# Does MTS MBlaze work on 64bit Win 7?



## Jeet (Sep 4, 2011)

Hello Guys,

Recently I am planning to get a Mts Mblaze connection. But I am skeptic about the fact that if it works on 64bit Windows 7 Home Premium. Have you guys tried the same? Does it work without glitches? 
And Thanks for helping.


----------



## aniket.cain (Sep 4, 2011)

Yes it works. I am using it on Windows 7 Ultimate 64bit. I was using Win 7 Home Premium 64bit before this, and it worked fine on that too. So, no problem there.


----------



## Zangetsu (Sep 4, 2011)

@Jeet: the MTS device has both the windows drivers x86 & x64 so no worries


----------



## Jeet (Sep 4, 2011)

Thanks Guys.
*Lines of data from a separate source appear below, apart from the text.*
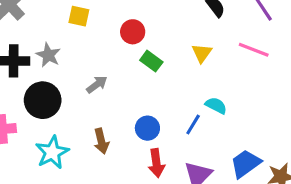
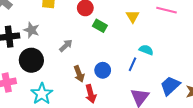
brown arrow: (101, 141) -> (79, 74), moved
red arrow: (156, 163) -> (91, 94), moved

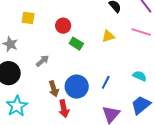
yellow triangle: (133, 16) -> (108, 36), turned 40
cyan semicircle: (146, 50) -> (140, 76), moved
blue circle: (103, 70) -> (77, 87), size x1.5

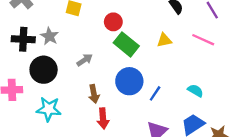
green rectangle: (76, 44) -> (126, 44), size x1.5
blue circle: (77, 87) -> (129, 81), moved
cyan star: (17, 106) -> (49, 109), turned 30

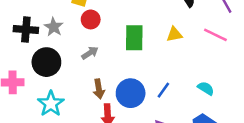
red circle: (113, 22) -> (91, 19), moved
green rectangle: (126, 44) -> (134, 38), turned 50
blue circle: (129, 81) -> (131, 93), moved
cyan star: (49, 109) -> (51, 104), turned 30

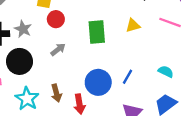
brown arrow: (99, 89) -> (56, 93), moved

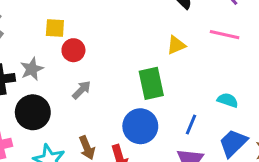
gray star: (23, 29) -> (32, 69), turned 30
green rectangle: (97, 32) -> (151, 83), moved
blue line: (128, 77) -> (191, 125), moved

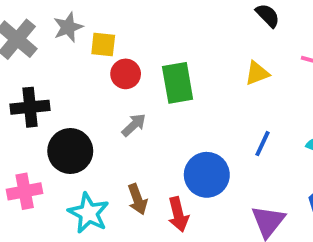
gray star: (32, 69) -> (68, 27), moved
green rectangle: (151, 83) -> (178, 83), moved
blue line: (191, 125) -> (262, 144), moved

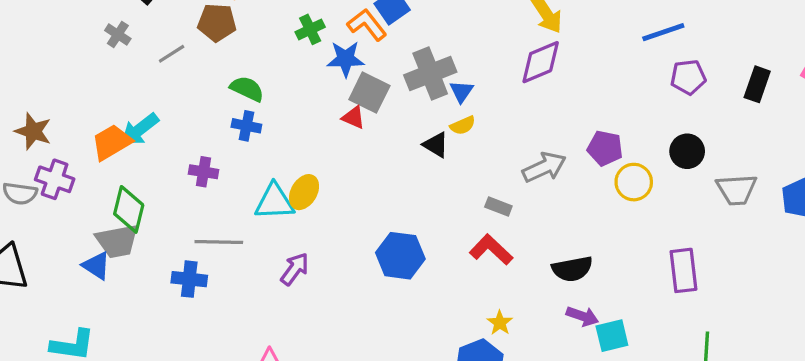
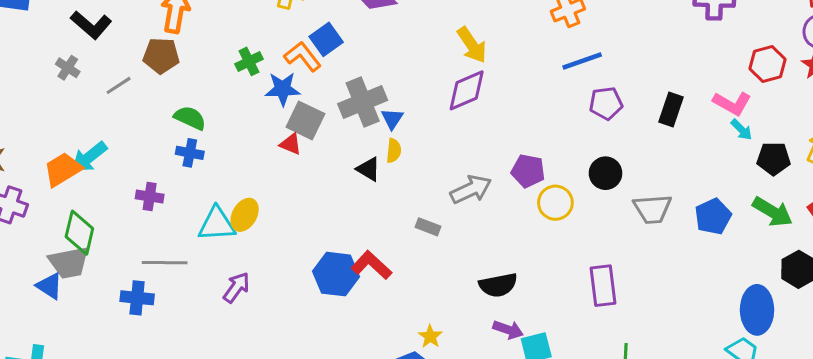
yellow semicircle: (463, 125) -> (394, 151), turned -60
red L-shape: (491, 250) -> (371, 265), moved

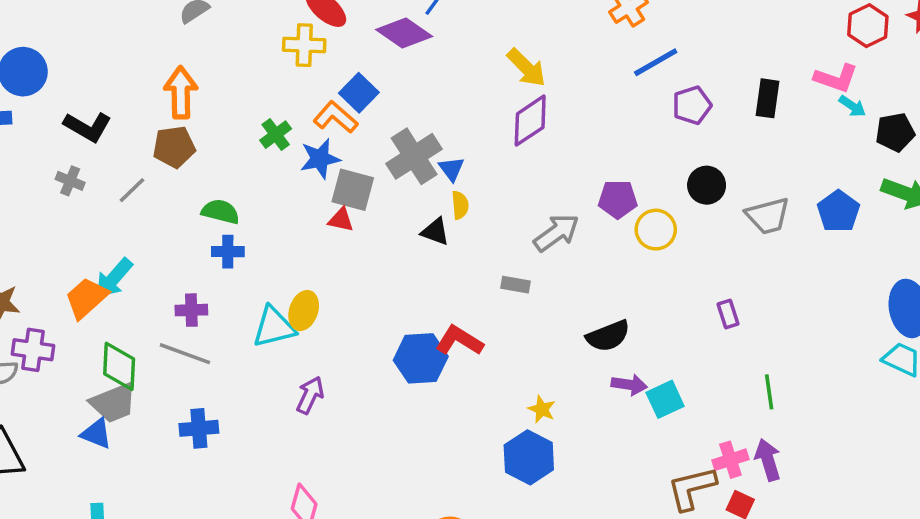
gray line: (165, 263) -> (185, 354), moved, turned 30
purple rectangle: (603, 286) -> (728, 314), size x0.6

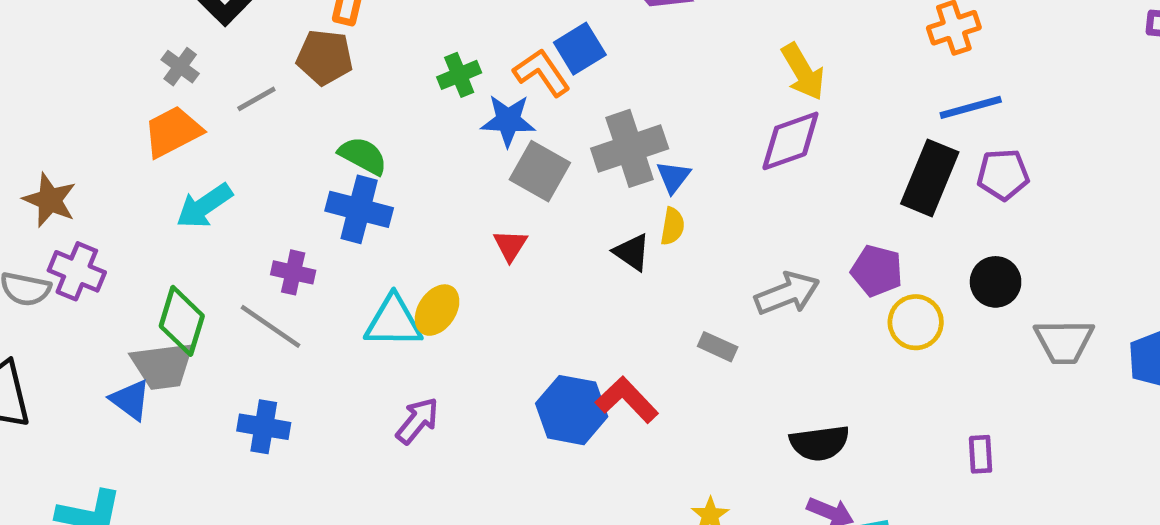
black rectangle: (768, 98) -> (930, 178), moved, size x1.4
red triangle: (341, 220) -> (510, 245), moved, turned 36
blue cross: (228, 252) -> (359, 209), size x1.5
orange trapezoid: (86, 298) -> (173, 132), moved

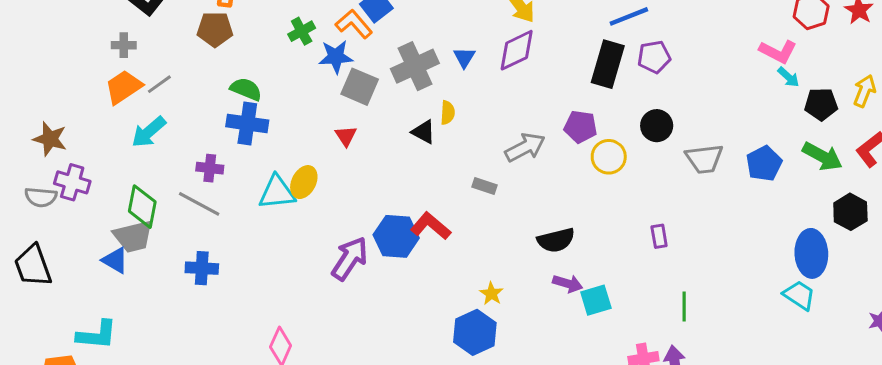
gray cross: (180, 67) -> (124, 45), turned -30
gray line: (256, 99) -> (159, 84), moved
blue triangle: (673, 177) -> (464, 57), moved
purple arrow: (417, 421) -> (350, 258), moved, size x1.4

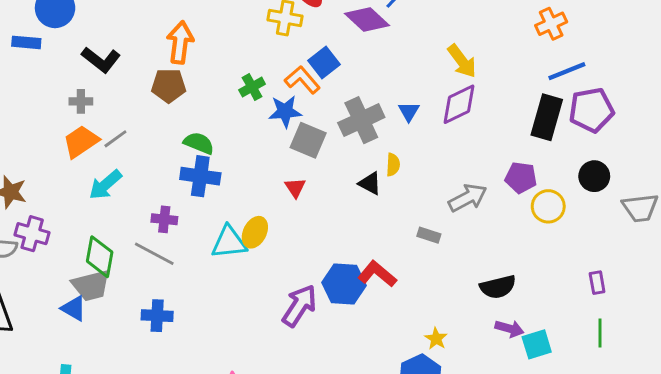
purple pentagon: (654, 57) -> (591, 110), size x1.4
green line: (684, 307) -> (600, 333), moved

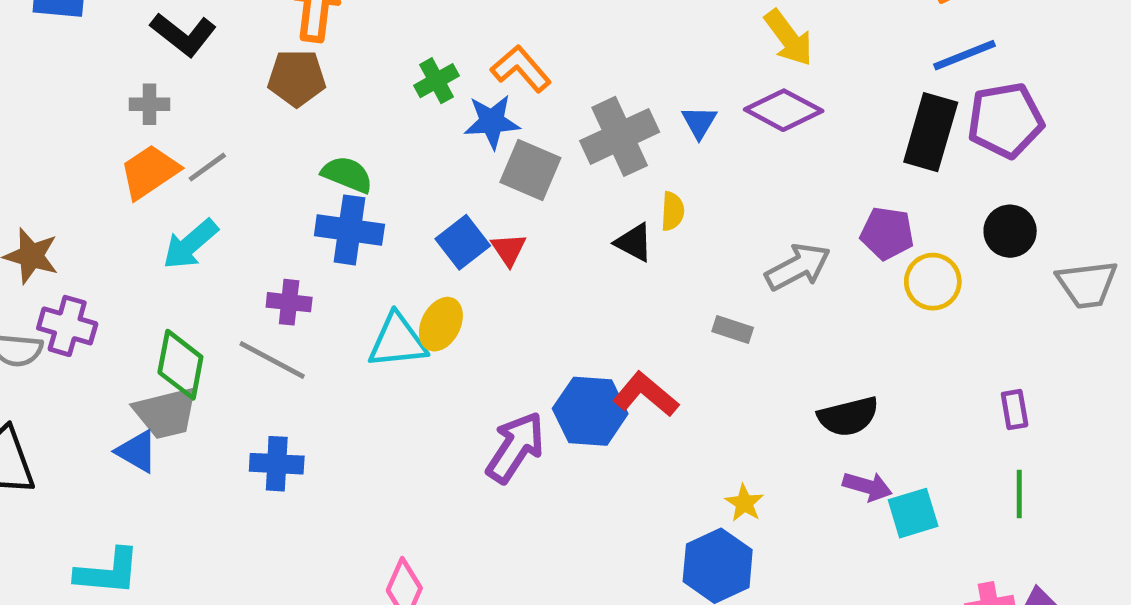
blue square: (324, 63) -> (463, 242), moved
purple diamond: (459, 104) -> (784, 110), turned 54

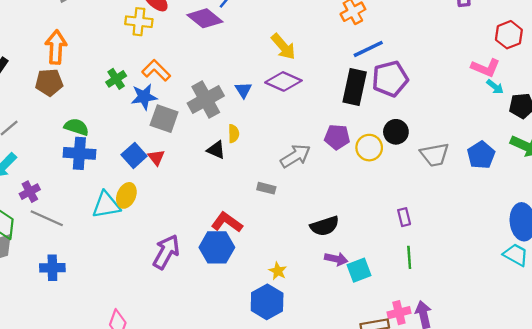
yellow circle: (933, 282) -> (369, 148), moved
purple cross: (289, 302) -> (30, 192), moved, turned -30
blue hexagon: (590, 411) -> (217, 247), moved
Just another small question, should I install the installer that comes inside the modem, or should I download the driver presented on the right side of the mts India website? Are they both same or they are different?


----------



## Zangetsu (Sep 4, 2011)

Jeet said:


> Thanks Guys. Just another small question, should I install the installer that comes inside the modem, or should I download the driver presented on the right side of the mts India website? Are they both same or they are different?



the drivers u get with modem may be old..so updating from their official website is always recommended


----------



## Jeet (Sep 4, 2011)

Thanks ! Problem Solved


----------



## rocky1223 (Aug 14, 2012)

any one know where to download mts modem drivers for win7 64bit? the drivers which came with the device are not installing in my laptop


----------